# Taking my table saw to the next level: Correct segments straight off the saw!



## RUINTUIT

I've had mine since they came out, and use it for everything but what you use yours for. Love it, and honestly love anything that I've used of Incra, including my TSLS 32 on my Craftsman contractor saw. Just can't go wrong with the accuracy.


----------



## MagicalMichael

I have had two good miter sleds. First the "Dubby" and now the Osborne ( http://osbornemfg.com). The latter is fabulous. It is triangulated, so rock solid; was dead accurate out of the box; has a very long extension arm; and is easily reversible to work either left or right handed. I don't know why people bother making sleds since many of the current miter offerings are so versatile.

Michael


----------



## Tennessee

I looked closely at the Osborne. I found numerous reviews about that triangulated third arm - the connections they now use for it. People complaining about play showing up in those connections. Obviously you have had great success with yours.
And I agree - after building two sleds over the years, and having them both gain slop over time, these pro units are the way to go. Kreg, Incra, Osborne, just to name a few, I now believe they are all better than any MDF or plywood sled I could make, accuracy wise.


----------



## Ottacat

I have this same setup and don't have a traditional crosscut sled. I've found it works for the type of projects I make. I've even used the 1/2 degree increment feature which I never thought I would use. I always use a sacrificial backer board to reduce tearout and replace it every few months. Glad it is working out for you!


----------



## DocSavage45

Great to have a customer base. Helps to pay for the better tools. Time is money in production. Hope everything continues to go well.


----------



## thimmaker

Am I missing something or are you flipping the board over after each cut? That kind of ruins the grain pattern on nicely figured wood kept in order?? Accuracy of coarse is great but I get good results setting two angles with a draftsmans triangle. And 4 shorter guides under the sled that fit tight and waxed help on a wooden sled. just mho.


----------



## ellen35

I just wish someone would make a good 45 degree sled for cutting miters easily. So far my home made sled for 45's is all I got…but it does work beautifully.


----------



## Tennessee

thimmaker: I am flipping the board over every cut. For 99% of my wood, it is not an issue.
Yesterday, I did cut some flame maple for accent pieces in a ring, but it was flamed on both sides.
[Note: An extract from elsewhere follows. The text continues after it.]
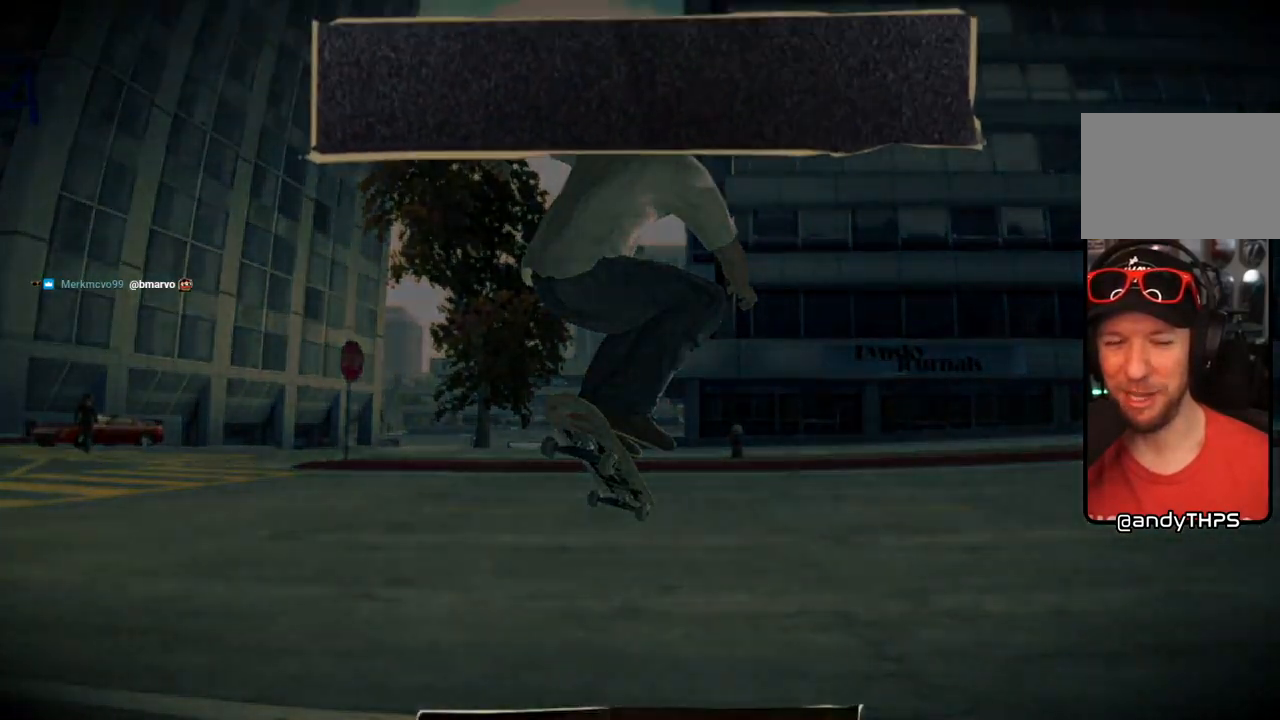
{"buttons": [], "left_stick": "center", "right_stick": "center", "events": []}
If I need the grain exactly the same on a given ring, (so far I am new enough to this it is not an issue), I just cut as normal but separate them into two stacks, one side and the other side of the board. Save the one stack for another ring.

ellen: Now that I have the Incra 1000HD, I don't have to use the Miter Express sled with it, I can just pull the miter out of the sled and put it into my table saw, (may have to readjust the slop rings in the miter slot bar), and have any degree I want with good accuracy. I have parked all my sleds into my wood room and out of my shop.
I know I have some mirror frames coming up, so I will also be using this for frame work.


----------



## Gene01

Ever considered the Miterset? Works with your stock miter gauge.


----------



## Tennessee

Gene:
Actually I did look at them. Interesting approach, but two things:

I passed first since they do .5 degree at best. Since I do a lot of 16 segment rings, (don't know why, just like that number), I needed 11.25', which the Miterset cannot reach. And I liked the .1' setting gauge on the Incra 1000HD. It allows for virtually any amount of segments, no matter how odd.
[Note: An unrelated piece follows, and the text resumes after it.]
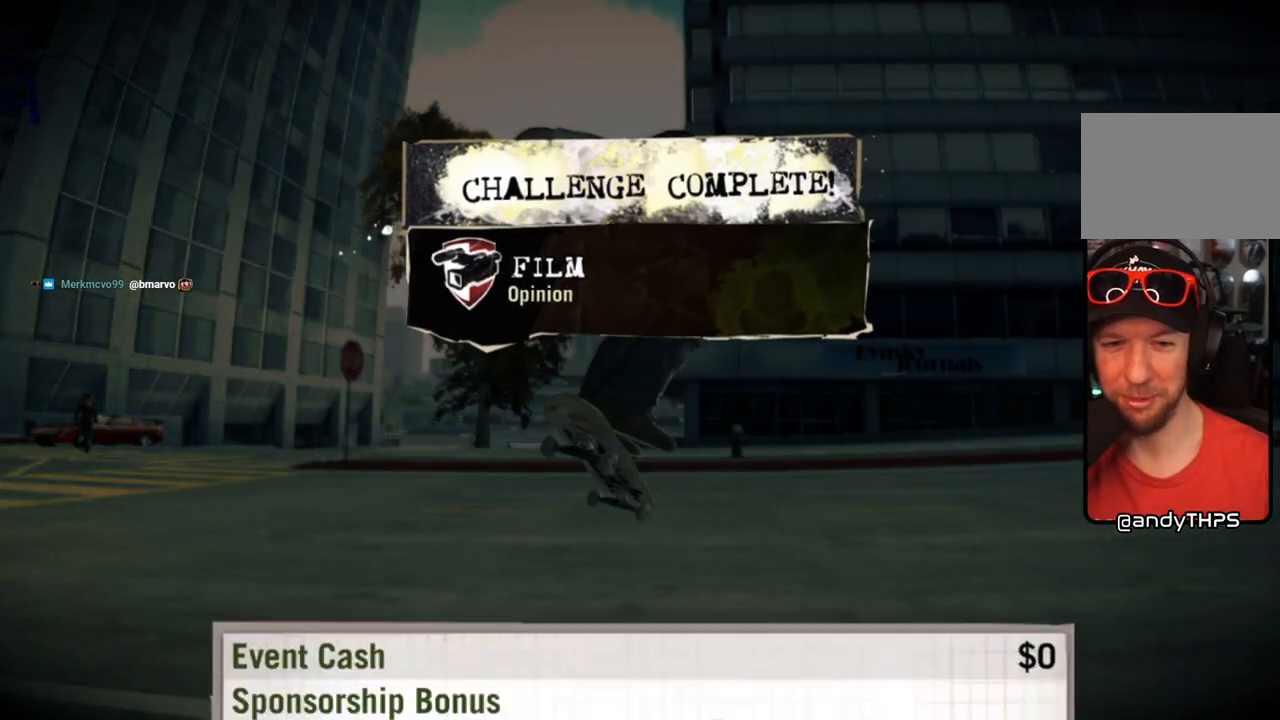
{"buttons": [], "left_stick": "center", "right_stick": "center", "events": []}
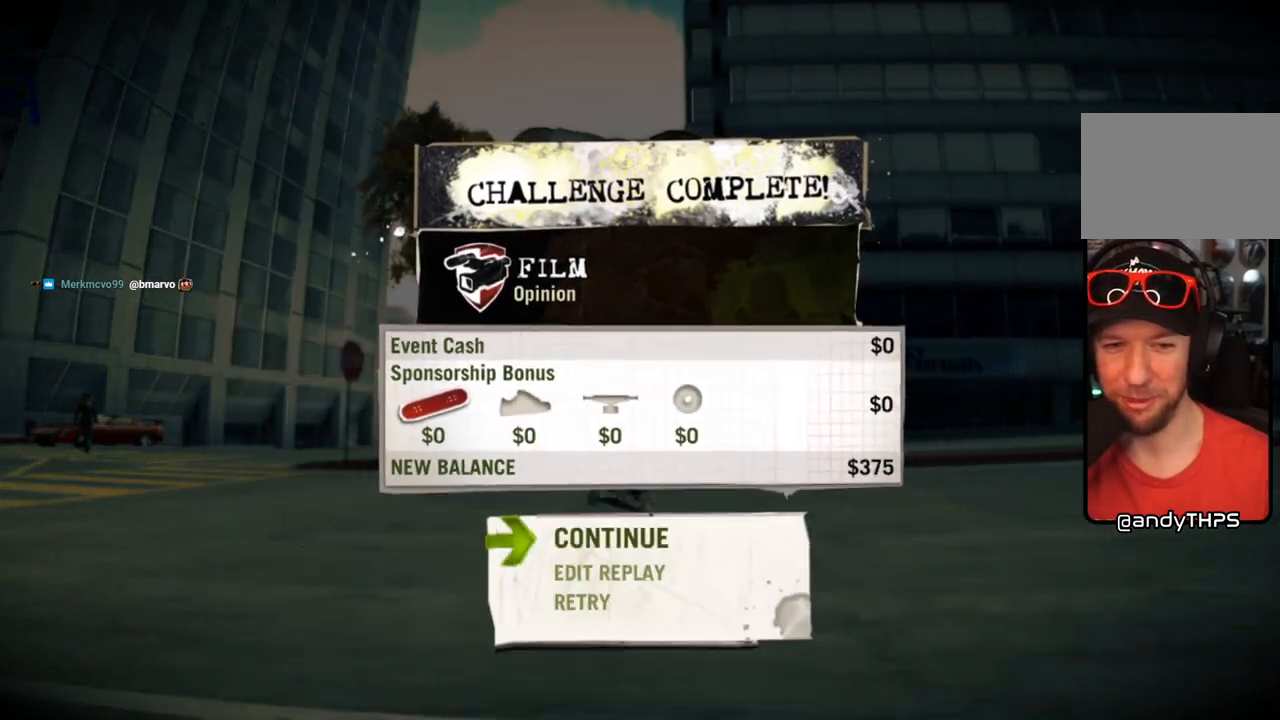
{"buttons": [], "left_stick": "center", "right_stick": "center", "events": []}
The other thing is I did not see any provision to tighten up your miter slot bar to eliminate slop from the bar and changes your angle a tad. I don't own one miter that does not have some slop when in the slot, until I bought the Incra, which has provisions for that.


----------



## MagicalMichael

I have had absolutely no play in my Osborne sled. I bought one for my son about a year ago and his is also rock solid. The only way I can imagine any play in this design would be in an over-drilled detent, in which case I would go back to the mfg. about a defect. The basic triangulated design is very rigid. The dubby (In-line Industries) was also dead on accuarate but when I bought a new table saw I needed a clarification on their measuring system and four emails/phone calls went unanswered before I bought the Osborne.

Michael


----------



## Peteybadboy

Did you look at the Incra 5000 sled? What is the difference from the express?


----------



## Tennessee

The only way I found the Incra 5000 was with the combo pack, which has the Miter 1000SE included with the sled.

I wanted the 1000HD, so I bought the Express, which is the sled alone, and added the 1000HD.


----------



## Peteybadboy

I see the HD has way more set stops than the SE. You think Incra would let you pick the Miter gauge to go with the 5000 sled…I wonder if Rockler will let you swap one for the other?


----------



## Tennessee

I don't think so. The Incra 5000 combo pack is all most people who do furniture building and other mostly traditional woodworking need. It is the segmented turning people using those really odd angles that really need the crazy number of indents in the 1000HD. Hence, it is about $30 more if you just buy the miter, I think. In addition, like I said in an earlier post, I was able to dial in a 16 segment ring, which calls for 11.25', first time, no air gaps in the segments, no sanding needed. Just incredible.
My guess is if you want the larger sled, you can buy that alone, and then whatever miter like I did with the Express.


----------



## Rink

I just got the 1000HD. I'm also interested in cutting segments. Is there any reason you need the miter express sled to do those? Couldn't you as easily do that with just the miter gauge? It took me a while to set up my gauge to the slots and I'm foreseeing frustration if I was to go back and forth from sled to naked gauge.

David


----------



## pixeltim

Im curious about the sled and it's usefulness too. I recently picked up the 1000HD too and it was off by half a degree. The manual didn't say how to adjust that part, but eventually I did figure it out and now I love it.


----------



## Peteybadboy

Pixeltim,

In order to get the gauge set properly you set the gauge to the cut in the sled not the blade.. I had an Ingra support guy on the phone and that fixed it. First you have to make sure your saw is set up properly.


----------